The shape memory polymer device is priced in line with other similar peripheral vessel embolization devices in Germany when used for vessel embolization. Cost analyses of sac embolization should include consideration of all aspects of postoperative care, including reinterventions, and this retrospective feasibility study is not positioned to perform such analyses. However, when comparing with and without sac embolization with coils in a randomized controlled trial, Piazza et al. noted the additional cost of sac embolization more than the offset cost of higher number of reinterventions in the arm without sac embolization [27]. Fabre et al. also noted the cost of sac embolization should balance against the cost of follow-up and secondary interventions associated with aneurysm enlargement [32].

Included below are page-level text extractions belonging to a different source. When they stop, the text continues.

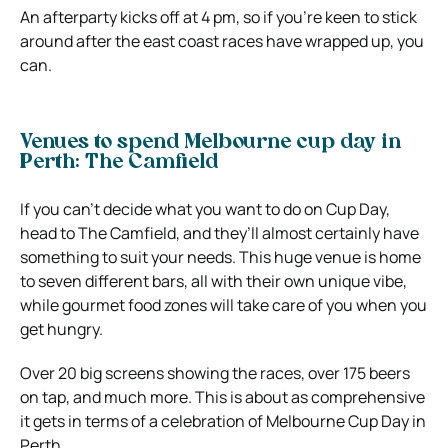
An afterparty kicks off at 4 pm, so if you’re keen to stick
around after the east coast races have wrapped up, you
can.
Venues to spend Melbourne cup day in
Perth: The Camfield
If you can’t decide what you want to do on Cup Day,
head to The Camfield, and they’ll almost certainly have
something to suit your needs. This huge venue is home
to seven different bars, all with their own unique vibe,
while gourmet food zones will take care of you when you
get hungry.
Over 20 big screens showing the races, over 175 beers
on tap, and much more. This is about as comprehensive
it gets in terms of a celebration of Melbourne Cup Day in
Perth.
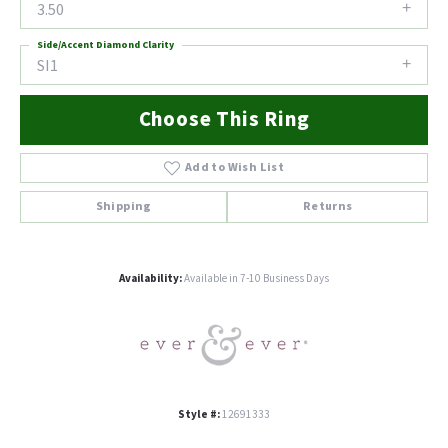
3.50
Side/Accent Diamond Clarity
SI1
Choose This Ring
Add to Wish List
Shipping
Returns
Availability:
Available in 7-10 Business Days
Style #:
12691333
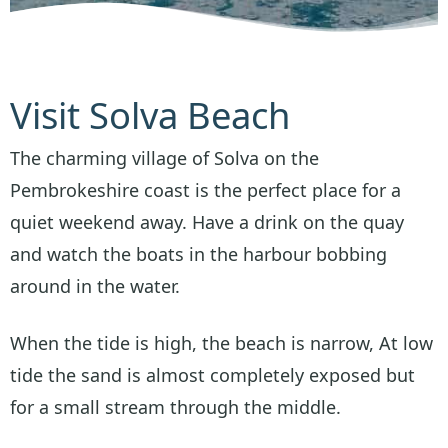
Visit Solva Beach
The charming village of Solva on the
Pembrokeshire coast is the perfect place for a
quiet weekend away. Have a drink on the quay
and watch the boats in the harbour bobbing
around in the water.
When the tide is high, the beach is narrow, At low
tide the sand is almost completely exposed but
for a small stream through the middle.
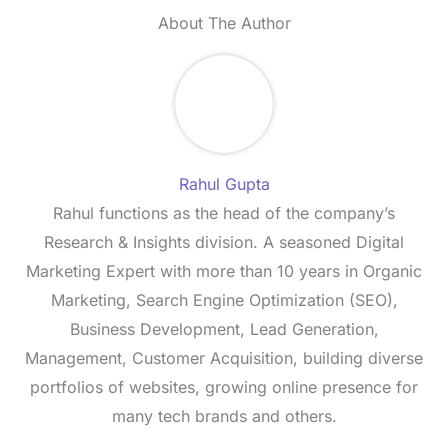
About The Author
Rahul Gupta
Rahul functions as the head of the company’s
Research & Insights division. A seasoned Digital
Marketing Expert with more than 10 years in Organic
Marketing, Search Engine Optimization (SEO),
Business Development, Lead Generation,
Management, Customer Acquisition, building diverse
portfolios of websites, growing online presence for
many tech brands and others.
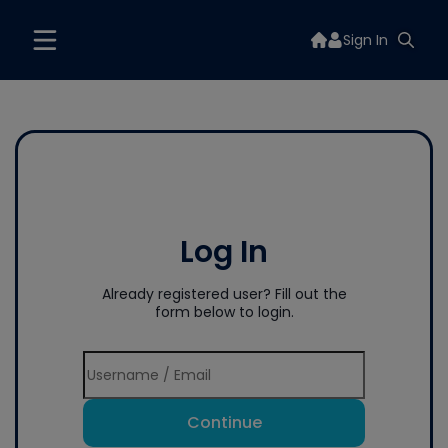
Sign In
Log In
Already registered user? Fill out the
form below to login.
Continue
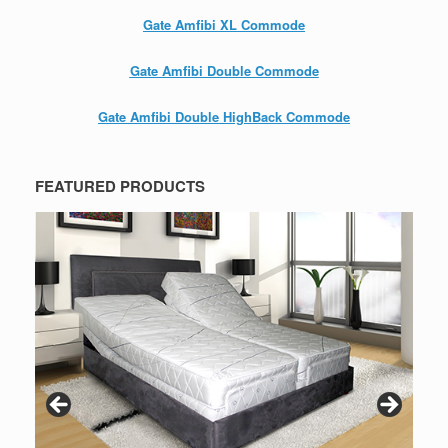
Gate Amfibi XL Commode
Gate Amfibi Double Commode
Gate Amfibi Double HighBack Commode
FEATURED PRODUCTS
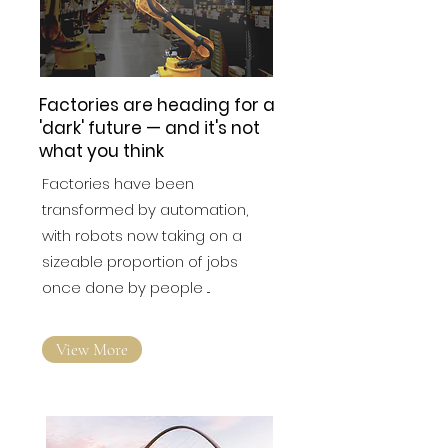
Factories are heading for a
'dark' future — and it's not
what you think
Factories have been
transformed by automation,
with robots now taking on a
sizeable proportion of jobs
once done by people ...
View More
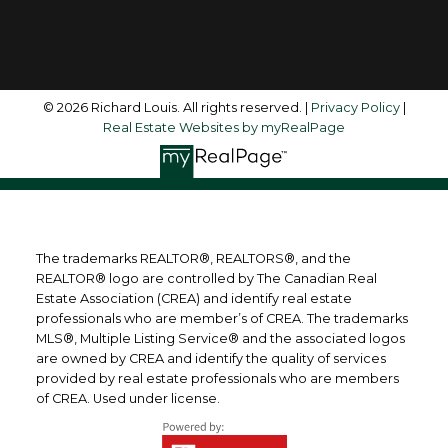
Follow me on:
© 2026 Richard Louis. All rights reserved. |
Privacy Policy
|
Real Estate Websites by myRealPage
The trademarks REALTOR®, REALTORS®, and the
REALTOR® logo are controlled by The Canadian Real
Estate Association (CREA) and identify real estate
professionals who are member’s of CREA. The trademarks
MLS®, Multiple Listing Service® and the associated logos
are owned by CREA and identify the quality of services
provided by real estate professionals who are members
of CREA. Used under license.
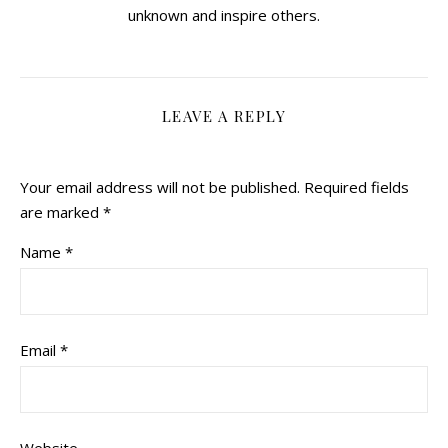
unknown and inspire others.
LEAVE A REPLY
Your email address will not be published.
Required fields
are marked
*
Name
*
Email
*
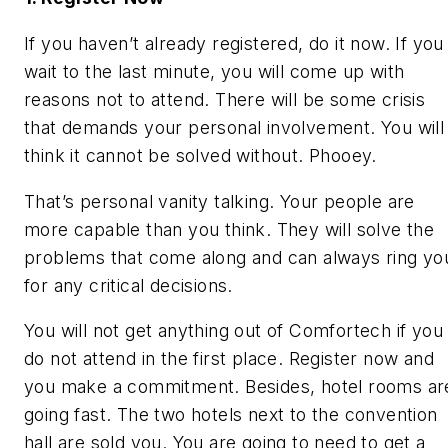
If you haven’t already registered, do it now. If you
wait to the last minute, you will come up with
reasons not to attend. There will be some crisis
that demands your personal involvement. You will
think it cannot be solved without. Phooey.
That’s personal vanity talking. Your people are
more capable than you think. They will solve the
problems that come along and can always ring yo
for any critical decisions.
You will not get anything out of Comfortech if you
do not attend in the first place. Register now and
you make a commitment. Besides, hotel rooms ar
going fast. The two hotels next to the convention
hall are sold you. You are going to need to get a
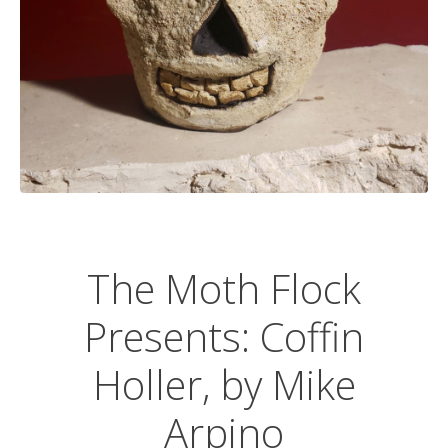
The Moth Flock
Presents: Coffin
Holler, by Mike
Arpino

Our initial experience with shape memory polymer embolization devices serves as a foundation for further investigation into the use of these shape memory polymer devices for active aortic aneurysm sac management as sac regression was observed in all patients after three months, even in the presence of endoleaks. Optimization of patient selection will be essential to determine which patients may benefit from active sac embolization to promote sac regression and prevent type 2 endoleaks or minimize the consequences of type 2 endoleaks. A clear requirement is sufficient non-thrombosed aneurysmal lumen for the placement of the embolic devices. Independent risk factors for type 2 endoleak are the presence of a patent inferior mesenteric artery diameter ≥ 3 mm, patent lumbar, sacral or renal accessory arteries ≥ 2 mm, and aortoiliac aneurysm extension [39]. Based on these criteria, ~ 50% of patients referred for EVAR would be potential candidates for active aortic aneurysm sac embolization [21]. Moreover, indication for active sac management with embolization should be considered in terms of patient age, comorbidities, and aneurysm volume [39].

This retrospective feasibility study has obvious limitations, including lack of a control arm/comparison with standard EVAR. The retrospective nature of the study means inclusion/exclusion criteria were not predefined. The imaging data were analyzed retrospectively without core lab adjudication, and the study is small with limited follow-up of some patients to date. This study represents initial experience and with a variety of aortic endografts and different amounts of embolic material.

In conclusion, the use of shape memory polymer devices for the active treatment of aortic aneurysm sacs appears feasible based on this small case series. Technical success of the delivery of shape memory polymer devices into the residual flow lumen behind aortic endografts was achieved in all cases. A wide range aortic endografts were used. No safety concerns arose to date. The volume-based sac regression observed over the medium term supports further investigation into the potential of using this embolic material in active aortic aneurysm sac management. Prospective studies are needed to evaluate the effectiveness of active aneurysm sac management with these novel devices in specific patient populations.